Passage shown —

======

Select the best model from your iterations. The `get_output` function returns the best run and the fitted model for the last fit invocation. By using the overloads on get_output, you can retrieve the best run and fitted model for any logged metric or a particular iteration.

In [None]:
remote_run.wait_for_completion()
best_run, fitted_model = remote_run.get_output()
print(best_run)
print(fitted_model)

## Show best model type

Models generated by AutoML are not black boxes and can be inspected.

## Class balancing detection

Imbalanced data is commonly found in data for machine learning classification scenarios, and refers to data that contains a disproportionate ratio of observations in each class. This imbalance can lead to a falsely perceived positive effect of a model's accuracy, because the input data has bias towards one class, which results in the trained model to mimic that bias.

`get_guardraild()` = Function which prints and returns detailed results from running Guardrail verification.

In [None]:
guardrails = remote_run.get_guardrails()

## Feature Engineering

In Azure Machine Learning, data-scaling and normalization techniques are applied to make feature engineering easier. Collectively, these techniques and this feature engineering are called featurization in automated machine learning, or AutoML, experiments.

Automated ML makes it transparent to get this information from the fitted_model output from automated ML.

By calling `get_featurization_summary()` we will be able to retrieve the featurization summary for all the input features.

In [None]:
import pandas as pd
feature_engineered_sum = pd.DataFrame(fitted_model.named_steps['datatransformer'].get_featurization_summary())
feature_engineered_sum

## Engineered Features Importance

The ExplanationClient object defines the client that uploads and downloads explanations. The best run is passed as an argument, and from it the explanations are stored as raw_explanations.

======

Entries provided —
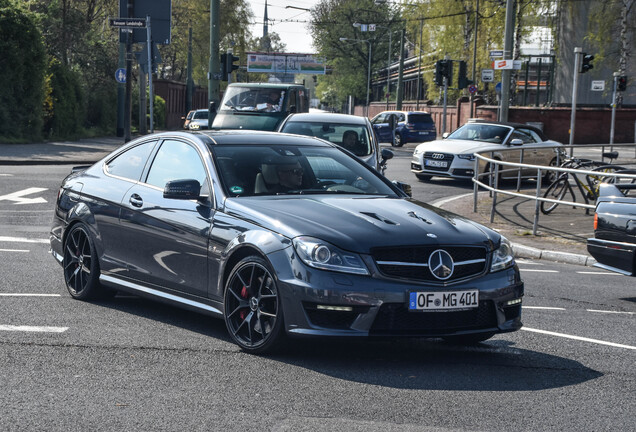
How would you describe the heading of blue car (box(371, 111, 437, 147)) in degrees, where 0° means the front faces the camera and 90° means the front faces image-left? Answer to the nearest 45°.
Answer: approximately 135°

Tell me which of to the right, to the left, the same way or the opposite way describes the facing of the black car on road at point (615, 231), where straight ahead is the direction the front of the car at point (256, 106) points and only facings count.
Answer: the opposite way

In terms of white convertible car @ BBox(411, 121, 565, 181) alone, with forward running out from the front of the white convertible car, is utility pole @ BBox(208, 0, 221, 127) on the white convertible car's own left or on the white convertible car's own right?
on the white convertible car's own right

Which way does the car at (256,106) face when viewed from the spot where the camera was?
facing the viewer and to the left of the viewer

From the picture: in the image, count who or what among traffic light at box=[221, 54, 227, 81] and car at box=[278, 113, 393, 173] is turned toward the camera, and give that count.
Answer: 1

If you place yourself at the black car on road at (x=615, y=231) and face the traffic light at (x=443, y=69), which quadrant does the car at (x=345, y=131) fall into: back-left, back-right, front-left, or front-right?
front-left

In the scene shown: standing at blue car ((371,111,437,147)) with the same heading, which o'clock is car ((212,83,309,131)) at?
car ((212,83,309,131)) is roughly at 8 o'clock from blue car ((371,111,437,147)).

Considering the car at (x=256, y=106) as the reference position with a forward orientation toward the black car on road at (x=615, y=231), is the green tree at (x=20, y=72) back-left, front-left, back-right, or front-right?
back-right

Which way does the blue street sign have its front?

======

Questions to answer —
**1)** Restate the paragraph of the AutoML notebook excerpt that begins "Imbalanced data is commonly found" more briefly, keeping its main facts.
**2)** For each statement below, say whether it agrees with the AutoML notebook excerpt, answering yes or no and quoting the deciding words of the excerpt.
(a) The `get_output` function returns the best run and the fitted model for the last fit invocation.
(b) Models generated by AutoML cannot be inspected.
(c) The ExplanationClient object defines a client that only uploads explanations.
**3)** Carry on the AutoML notebook excerpt from the point where it stops.

Numbered answers —
**1)** Imbalanced data, meaning data with a disproportionate ratio of observations in each class, is common in machine learning classification. Because such input data is biased toward one class, the trained model mimics that bias, which can make the model's accuracy falsely appear positive.

**2)**
(a) Yes: "The `get_output` function returns the best run and the fitted model for the last fit invocation."
(b) No: "Models generated by AutoML are not black boxes and can be inspected."
(c) No: "The ExplanationClient object defines the client that uploads and downloads explanations."

**3)**
For more information on **ExplanationClient**, please visit: [Microsoft ExplanationClient Class Documentation](https://docs.microsoft.com/en-us/python/api/azureml-interpret/azureml.interpret.explanationclient?view=azure-ml-py)

In [None]:
import matplotlib.pyplot as plt
from azureml.interpret import ExplanationClient
import seaborn as sns

client = ExplanationClient.from_run(best_run)

## Raw Features Importance

The `download_model_explanation()` function downloads a model explanation that has been stored in run history.

The  `get_feature_importance_dict()` function prints out a dictionary that holds the top feature names and values

In [None]:
raw_explanations = client.download_model_explanation(raw=True)
summ = pd.DataFrame(raw_explanations.get_feature_importance_dict(), index = ['Importance'])
with sns.plotting_context('notebook', font_scale=1.4):
    plt.subplots(figsize=(13,9))
    sns.barplot(data=summ.iloc[:10,:10], orient='h').set_title('Raw Explanations Feature Importance')

In [None]:
print("You can visualize the engineered explanations under the 'Explanations' tab in the AutoML run at:\n" + best_run.get_portal_url())

# Responsible ML

## InterpretML

Interpretability is critical for data scientists, auditors, and business decision makers alike to ensure compliance with company policies, industry standards, and government regulations

Using the classes and methods in the SDK, you can:

* Explain model prediction by generating feature importance values for the entire model and/or individual datapoints.
* Achieve model interpretability on real-world datasets at scale, during training and inference.
* Use an interactive visualization dashboard to discover patterns in data and explanations at training time

As our next step we will retrieve our trained model and instantiate the Explainability Dashboard with the data we encoded above.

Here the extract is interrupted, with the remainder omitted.